_ESTRATTO DELLA PAGINA_
○ ○ ○ ○ ○ ○ ○

“In questa storia… che è la mia” di Claudio Baglioni, alcuni spunti di scrittura
Quelle che seguono sono considerazioni sparse su alcune canzoni dell’album In questa storia… che è la mia, di Claudio Baglioni. Non sono esaustive e nemmeno lo vogliono essere; vogliono soltanto sottolineare la ritrovata vena creativa del cantautore romano in quest’album del 2020. Altre forse se ne aggiungeranno nel tempo; o forse no.
La quotidianità mancante in questo disco è un monito per il futuro, cantato per esempio in Un mondo nuovo, in una palingenesi, nel rito del “giorno per giorno e a sera in tavola il pane e il vino come a messa”. La protagonista, vien da scommetterci, è la Domani del brano A domani del 1999, o la “bella mia” de Le vie dei colori del 1995. Non la si canta più dicendo che si spera in un ritorno; la si canta al presente. Trovandola, in questo disco Baglioni ha ritrovato la quotidianità o, almeno, la consapevolezza che la sua ricerca di sé si completa solo in due.
Dopo la palingenesi, dopo Un mondo nuovo, infatti, abbiamo una bellissima canzone d’amore, un nuovo innamoramento, una ri-costruzione: Come ti dirò sarà tra non molto tempo già un classico. Scrittura musicale in cui Baglioni lavora di cesello, che non è plastificata per arrivare al ritornello in maniera corale; il brano non arranca durante le strofe, non ha giochi di parole che si mordono la coda (come purtroppo ci ha abituati negli ultimi vent’anni), ma è intima, ha un dettato poetico pulito, dinamico, narrativo, e una melodia non ripetitiva, da compositore che vuol farla significare su quelle parole e anche senza di esse. È un disco senza l’ansia da prestazione nella scrittura. Qui tutto significa.
La canzone d’autore si distingue dal banale commercio per via del fatto che sia la maestranza di chi scrive i brani a essere protagonista, senza compiacimento ma con volontà narrativa, pur nel più totale immobilismo elegiaco. In questo disco ci sono dei passaggi che rappresentano dei marchi di fabbrica della poetica di Baglioni, un uso non canonico dell’unione di musica e parole, come alla fine di Mentre il fiume va, quando la melodia non ha nessuna intenzione di risolvere in una cadenza la propria corsa lungo il fiume, indugiando sopra due accordi che ne scandiscono il ritmo nei versi “il mio cammino senza sforzo/ in un mattino quieto/ sotto la città/ io corro lungo il greto/ mentre il fiume va/ tu scorri nel mio polso/ sei il mio segreto tu”.
Baglioni ha unito la sua storia, partita cinquant’anni fa per arrivare al centro e “diventare famoso”, con la storia che parte invece dal 1990, da Oltre, e non cerca l’artista ma cerca l’uomo, e che da Cucaio (Io dal mare, 1990) si era fermato a Cla’ (A Cla’, 1999). Altrove e qui ha un testo inequivocabile: si parte per arrivare al centro e si arriva a questa storia, che è la sua, dove sarà “per sempre un fuori centro”, fallace come tutti gli uomini, ma finalmente “libero, un uomo”.
In questo senso, In questa storia… che è la mia compie forse la più ambita impresa che un artista possa affidare a una propria opera: far sì che il suo pubblico aspetti la prossima con vorace curiosità.

○ ○ ○ ○ ○ ○ ○

_COMPITI ED ESERCIZI_
a - Secondo l'estratto della pagina, in quale anno è uscito l'album In questa storia… che è la mia?
b - Riassumi l'estratto della pagina in due frasi.
c - Ricopia dall'estratto della pagina tutto il testo da "Dopo la palingenesi, dopo" giù fino a "Qui tutto significa.".

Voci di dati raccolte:
○ ○ ○ ○ ○ ○ ○

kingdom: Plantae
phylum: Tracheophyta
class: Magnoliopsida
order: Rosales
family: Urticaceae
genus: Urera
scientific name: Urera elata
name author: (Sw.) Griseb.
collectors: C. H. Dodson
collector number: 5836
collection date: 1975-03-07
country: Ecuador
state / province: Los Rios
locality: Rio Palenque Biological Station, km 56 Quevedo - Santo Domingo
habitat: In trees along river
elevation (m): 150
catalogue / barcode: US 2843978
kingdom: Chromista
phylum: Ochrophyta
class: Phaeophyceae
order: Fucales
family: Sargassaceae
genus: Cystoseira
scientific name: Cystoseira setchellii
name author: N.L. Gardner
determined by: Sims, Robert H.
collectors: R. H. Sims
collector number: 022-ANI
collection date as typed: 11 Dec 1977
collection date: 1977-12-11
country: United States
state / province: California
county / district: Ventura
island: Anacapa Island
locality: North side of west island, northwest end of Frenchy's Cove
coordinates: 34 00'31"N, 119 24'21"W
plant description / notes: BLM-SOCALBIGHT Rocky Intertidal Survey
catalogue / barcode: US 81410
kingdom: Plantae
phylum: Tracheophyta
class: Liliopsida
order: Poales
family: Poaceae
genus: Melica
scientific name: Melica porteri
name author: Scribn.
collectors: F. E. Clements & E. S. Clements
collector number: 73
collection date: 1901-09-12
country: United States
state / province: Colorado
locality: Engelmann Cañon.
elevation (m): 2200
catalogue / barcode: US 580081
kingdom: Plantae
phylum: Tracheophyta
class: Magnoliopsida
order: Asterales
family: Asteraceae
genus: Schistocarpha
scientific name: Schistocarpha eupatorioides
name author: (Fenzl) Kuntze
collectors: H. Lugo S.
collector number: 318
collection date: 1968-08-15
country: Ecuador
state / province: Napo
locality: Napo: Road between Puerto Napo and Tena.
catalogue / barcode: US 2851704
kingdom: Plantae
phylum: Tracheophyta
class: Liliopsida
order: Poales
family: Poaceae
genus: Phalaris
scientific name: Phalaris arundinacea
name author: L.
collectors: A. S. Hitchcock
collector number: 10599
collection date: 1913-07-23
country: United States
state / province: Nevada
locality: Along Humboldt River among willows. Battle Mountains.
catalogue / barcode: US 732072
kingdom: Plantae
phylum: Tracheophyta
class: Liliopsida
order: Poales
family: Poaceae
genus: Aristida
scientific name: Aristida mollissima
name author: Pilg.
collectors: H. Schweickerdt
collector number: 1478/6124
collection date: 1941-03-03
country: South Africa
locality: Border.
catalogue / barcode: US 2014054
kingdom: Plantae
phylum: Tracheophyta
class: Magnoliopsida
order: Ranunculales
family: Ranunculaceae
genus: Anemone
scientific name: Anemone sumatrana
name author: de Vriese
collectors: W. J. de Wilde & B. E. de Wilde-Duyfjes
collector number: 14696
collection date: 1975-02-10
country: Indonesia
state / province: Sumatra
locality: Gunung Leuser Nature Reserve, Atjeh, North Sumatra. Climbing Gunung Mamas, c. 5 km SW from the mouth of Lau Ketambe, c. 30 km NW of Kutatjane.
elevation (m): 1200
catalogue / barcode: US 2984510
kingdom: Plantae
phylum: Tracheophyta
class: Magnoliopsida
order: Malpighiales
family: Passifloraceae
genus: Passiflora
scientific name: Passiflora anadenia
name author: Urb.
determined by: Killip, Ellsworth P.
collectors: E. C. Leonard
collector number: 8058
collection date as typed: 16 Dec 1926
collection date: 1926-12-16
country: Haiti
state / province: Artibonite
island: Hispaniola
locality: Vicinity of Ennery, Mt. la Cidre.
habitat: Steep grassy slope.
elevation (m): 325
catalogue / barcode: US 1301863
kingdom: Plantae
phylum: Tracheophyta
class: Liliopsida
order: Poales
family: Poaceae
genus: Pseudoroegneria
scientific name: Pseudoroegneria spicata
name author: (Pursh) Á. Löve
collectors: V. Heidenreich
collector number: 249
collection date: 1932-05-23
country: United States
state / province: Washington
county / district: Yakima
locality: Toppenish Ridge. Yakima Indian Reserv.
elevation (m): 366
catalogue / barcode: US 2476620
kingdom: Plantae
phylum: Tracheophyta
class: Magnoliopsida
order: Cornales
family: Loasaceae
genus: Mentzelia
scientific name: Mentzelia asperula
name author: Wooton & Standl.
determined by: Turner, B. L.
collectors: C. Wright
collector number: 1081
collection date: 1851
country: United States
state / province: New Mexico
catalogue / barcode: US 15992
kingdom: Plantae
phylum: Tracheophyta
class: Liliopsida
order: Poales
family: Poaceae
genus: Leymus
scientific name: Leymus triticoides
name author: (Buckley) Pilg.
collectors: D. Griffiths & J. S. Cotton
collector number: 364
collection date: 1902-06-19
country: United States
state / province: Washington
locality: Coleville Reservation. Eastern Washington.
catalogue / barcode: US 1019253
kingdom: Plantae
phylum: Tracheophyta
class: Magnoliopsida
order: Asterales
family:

○ ○ ○ ○ ○ ○ ○

_RISPOSTE AI COMPITI_
a - Nel 2020.

b - L'estratto raccoglie considerazioni sparse sull'album In questa storia… che è la mia di Claudio Baglioni, uscito nel 2020, per sottolineare la ritrovata vena creativa del cantautore romano. Vi si commentano brani come Un mondo nuovo, Come ti dirò e Mentre il fiume va, e si conclude che il disco fa sì che il pubblico aspetti la prossima opera con vorace curiosità.

c -
Dopo la palingenesi, dopo Un mondo nuovo, infatti, abbiamo una bellissima canzone d’amore, un nuovo innamoramento, una ri-costruzione: Come ti dirò sarà tra non molto tempo già un classico. Scrittura musicale in cui Baglioni lavora di cesello, che non è plastificata per arrivare al ritornello in maniera corale; il brano non arranca durante le strofe, non ha giochi di parole che si mordono la coda (come purtroppo ci ha abituati negli ultimi vent’anni), ma è intima, ha un dettato poetico pulito, dinamico, narrativo, e una melodia non ripetitiva, da compositore che vuol farla significare su quelle parole e anche senza di esse. È un disco senza l’ansia da prestazione nella scrittura. Qui tutto significa.